The problem is valuations. MySpace was purchased by NewsCorp for US$580M, Skype was purchased by eBay for US$2.1B. FaceBook was rumored to have been offered US$600M but turned it down. Supposedly the owners are holding out for US$2B. Young figures that YouTube can fetch US$1B in the Web 2.0 market and I just don't know if Apple will pony up that much cash.
A New York Times blog further smothers the fire:
Far fetched? Sure, especially considering that Apple prides itself on its in-house creativity and is not generally in the habit of making large acquisitions. Tech Trader Daily, a blog run by Barron’s, also questions whether YouTube’s content, which sometimes includes pirated clips, would square with Apple’s “hard-core stance on digital rights.”
And a commenter agrees:
This makes no business sense. Apple is intent on selling media, not giving it away for free. Additionally, whoever ends up buying YouTube ends up buying the hassle of removing content that is copyrighted. If Apple did this, it would have a nightmare on its hands dealing with DMCA issues.

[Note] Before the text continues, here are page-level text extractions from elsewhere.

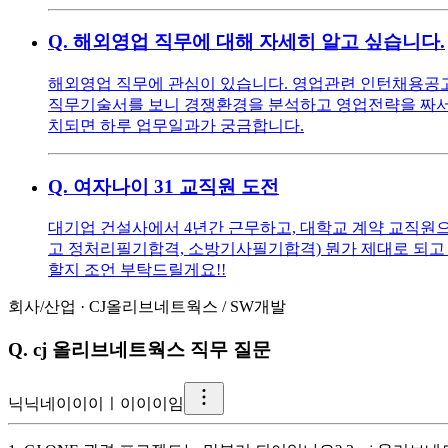
Q.
해외영업 직무에 대해 자세히 알고 싶습니다.
해외영업 직무에 관심이 있습니다. 영업관련 인턴채용공고를
직무기술서를 보니 경쟁환경을 분석하고 영업전략을 짜서 
치되면 하루 업무일과가 궁금합니다.
Q.
여자나이 31 교직원 도전
대기업 건설사에서 4년간 근무하고, 대학교 계약 교직원으로
고 정처리필기합격, 소방기사필기합격) 뭔가 제대로 되고 
할지 조언 부탁드릴게요!!
회사/산업
·
CJ올리브네트웍스
/
SW개발
Q.
cj 올리브네트웍스 직무 질문
닉
닉네이이이ㅣ이이이임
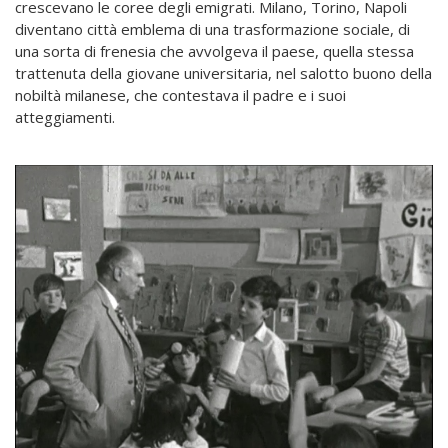
crescevano le coree degli emigrati. Milano, Torino, Napoli
diventano città emblema di una trasformazione sociale, di
una sorta di frenesia che avvolgeva il paese, quella stessa
trattenuta della giovane universitaria, nel salotto buono della
nobiltà milanese, che contestava il padre e i suoi
atteggiamenti.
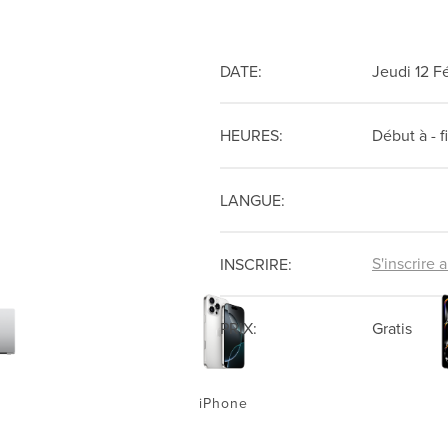
DATE:
Jeudi 12 F
HEURES:
Début à
- f
LANGUE:
S'inscrire 
INSCRIRE:
PRIX:
Gratis
iPhone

It’s bad enough copyrighted material is on YouTube, but if it was easily transferable to iPods, the lawsuits would come from every competitor known to man.Copyright issues aside, tools already exist to simply transfer YouTube videos to an iPod (witness Stinkbot's TubeSock). Apple can get a lot more out of acquiring YouTube than simple iPod encoding tools that bring a lot of legal baggage. Look at the content creation side of the equation. Apple already sells iMovie and Final Cut Pro video editing software. They could parlay the YouTube acquisition into a vehicle to sell a cheap version of iMovie (iTube?) optimized for editing DV cam, Web cam and camera phone footage - just like they did with podcasting in GarageBand.